Bob Barr, Bane of the Right?

Reminiscent of Hitler on the Communists and the Jews.

Be afraid, be very afraid; the commies and the brown people are coming to get us, destroy our way of life. Oh My God! Stand up for the fatherland and the pure-blooded, magnificent white guys. 

Anyone want to bet that more people have been killed by car accidents in the last 5 years that by Al Qaeda?

Go ahead, brainless wonders of the Right; allow Bush, Cheney and company to suspend the Constitution, one amendment at a time.

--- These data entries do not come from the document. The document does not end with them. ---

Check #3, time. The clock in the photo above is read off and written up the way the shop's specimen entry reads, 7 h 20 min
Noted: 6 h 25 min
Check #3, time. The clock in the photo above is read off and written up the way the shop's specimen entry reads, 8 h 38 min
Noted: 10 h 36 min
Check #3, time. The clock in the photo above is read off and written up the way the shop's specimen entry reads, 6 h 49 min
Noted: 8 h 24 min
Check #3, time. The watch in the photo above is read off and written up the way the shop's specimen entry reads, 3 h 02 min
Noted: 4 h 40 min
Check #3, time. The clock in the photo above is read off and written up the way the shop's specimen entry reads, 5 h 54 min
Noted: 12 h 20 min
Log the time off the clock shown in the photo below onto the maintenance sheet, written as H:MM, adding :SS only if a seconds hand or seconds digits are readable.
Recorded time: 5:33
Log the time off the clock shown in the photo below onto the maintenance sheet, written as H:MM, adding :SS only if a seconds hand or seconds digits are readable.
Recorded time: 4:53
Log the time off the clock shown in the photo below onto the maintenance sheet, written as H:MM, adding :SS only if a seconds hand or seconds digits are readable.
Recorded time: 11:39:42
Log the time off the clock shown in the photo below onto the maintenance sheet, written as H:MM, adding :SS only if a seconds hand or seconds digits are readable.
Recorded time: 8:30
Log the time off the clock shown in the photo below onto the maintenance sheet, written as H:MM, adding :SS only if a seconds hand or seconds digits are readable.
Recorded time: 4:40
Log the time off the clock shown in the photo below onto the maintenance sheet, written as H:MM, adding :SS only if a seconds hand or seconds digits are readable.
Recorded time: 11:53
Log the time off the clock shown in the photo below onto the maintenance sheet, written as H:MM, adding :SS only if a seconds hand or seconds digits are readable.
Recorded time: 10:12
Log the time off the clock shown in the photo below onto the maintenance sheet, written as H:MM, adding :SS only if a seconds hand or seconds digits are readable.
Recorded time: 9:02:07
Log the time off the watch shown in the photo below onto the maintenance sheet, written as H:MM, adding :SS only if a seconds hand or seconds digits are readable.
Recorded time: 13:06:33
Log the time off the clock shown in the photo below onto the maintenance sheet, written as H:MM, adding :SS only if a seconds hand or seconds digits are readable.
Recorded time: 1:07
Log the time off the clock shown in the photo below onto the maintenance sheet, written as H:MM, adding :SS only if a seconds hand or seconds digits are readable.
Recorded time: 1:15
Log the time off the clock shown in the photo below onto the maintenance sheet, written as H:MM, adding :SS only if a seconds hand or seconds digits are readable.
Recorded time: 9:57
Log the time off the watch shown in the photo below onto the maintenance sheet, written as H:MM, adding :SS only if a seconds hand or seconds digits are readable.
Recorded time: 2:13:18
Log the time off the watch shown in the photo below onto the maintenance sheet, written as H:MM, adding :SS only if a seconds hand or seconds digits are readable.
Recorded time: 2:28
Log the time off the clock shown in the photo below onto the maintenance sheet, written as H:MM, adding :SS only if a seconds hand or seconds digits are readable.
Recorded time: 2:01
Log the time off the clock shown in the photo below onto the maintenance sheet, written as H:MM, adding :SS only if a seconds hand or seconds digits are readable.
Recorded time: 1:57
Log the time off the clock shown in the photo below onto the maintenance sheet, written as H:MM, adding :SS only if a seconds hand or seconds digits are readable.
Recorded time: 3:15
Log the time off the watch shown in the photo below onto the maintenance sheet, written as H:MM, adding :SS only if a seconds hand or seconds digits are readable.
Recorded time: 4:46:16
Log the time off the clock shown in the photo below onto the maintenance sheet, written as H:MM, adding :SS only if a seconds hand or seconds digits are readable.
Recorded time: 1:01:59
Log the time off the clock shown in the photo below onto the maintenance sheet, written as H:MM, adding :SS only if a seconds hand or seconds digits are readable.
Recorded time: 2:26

Osama, wherever he is, is laughing his ass off at you guys. All he has to do is say, "boo," and you guys do more harm than he and Al Qaeda could ever imagine.

I don't believe I have ever in my life seen so many candy-asses, rallying around a couple of paranoid buffoons who have been complete and utter failures in making even a dent in terrorism. There have been more attacks world-wide, since Bush declared war on terror, a ridiculous concept in itself, than in all the years previously.

Where is bin Laden? Where is the Al Qaeda guy in Iraq?

Why do we have to run through airports in our socks while un-inspected cargo still makes it on to planes? What about those seaports? What about the trains? What about the nuclear and chemical plants that still go unprotected, because it would cost the corporations who own them too much money to secure them?

Here is one for you; why are the borders more porous than ever?

What have these guys done to earn anyone's faith and trust?

Their campaign slogan should be, "Wet your pants and vote for us, suckers!"

By Dana Milbank
Saturday, February 11, 2006; A02

You could find just about everything at the annual Conservative Political Action Conference this week: the bumper sticker that says "Happiness is Hillary's face on a milk carton," the "Straight Pride" T-shirt, a ride on an F-22 Raptor simulator at the Lockheed exhibit, and beans from the Contra Cafe coffee company (slogan: "Wake up with freedom fighters").

As of midday yesterday, a silent auction netted $300 for lunch with activist Grover Norquist, $275 for a meal with the Heritage Foundation president and $1,000 for a hunting trip with the American Conservative Union chairman. But lunch with former congressman Bob Barr (R-Ga.), with an "estimated value" of $500, had a top bid of only $75 -- even with a signed copy of Barr's book, "The Meaning of Is," thrown in.

No surprise there. The former Clinton impeachment manager is the skunk at CPAC's party this year. He says President Bush is breaking the law by eavesdropping on U.S. citizens without warrants. And fellow conservatives, for the most part, don't want to hear it.

"You've heard of bear baiting? We're going to have, today, Barr baiting," R. Emmet Tyrell, a conservative publisher, announced as he introduced a debate Thursday between Barr and Viet Dinh, one of the authors of the USA Patriot Act.

"Are we losing our lodestar, which is the Bill of Rights?" Barr beseeched the several hundred conservatives at the Omni Shoreham in Woodley Park. "Are we in danger of putting allegiance to party ahead of allegiance to principle?"

Barr answered in the affirmative. "Do we truly remain a society that believes that . . . every president must abide by the law of this country?" he posed. "I, as a conservative, say yes. I hope you as conservatives say yes."

But nobody said anything in the deathly quiet audience. Barr merited only polite applause when he finished, and one man, Richard Sorcinelli, booed him loudly. "I can't believe I'm in a conservative hall listening to him say [Bush] is off course trying to defend the United States," Sorcinelli fumed.

Far more to this crowd's liking was Vice President Cheney, who stopped by CPAC late Thursday and suggested the surveillance program as a 2006 campaign issue. "With an important election coming up, people need to know just how we view the most critical questions of national security," he told the cheering crowd.

Dinh, now a Georgetown law professor, urged the CPAC faithful to carve out a Bush exception to their ideological principle of limited government. "The conservative movement has a healthy skepticism of governmental power, but at times, unfortunately, that healthy skepticism needs to yield," Dinh explained, invoking Osama bin Laden.

Dinh brought the crowd to a raucous ovation when he judged: "The threat to Americans' liberty today comes from al Qaeda and its associates and the people who would destroy America and her people, not the brave men and women who work to defend this country!"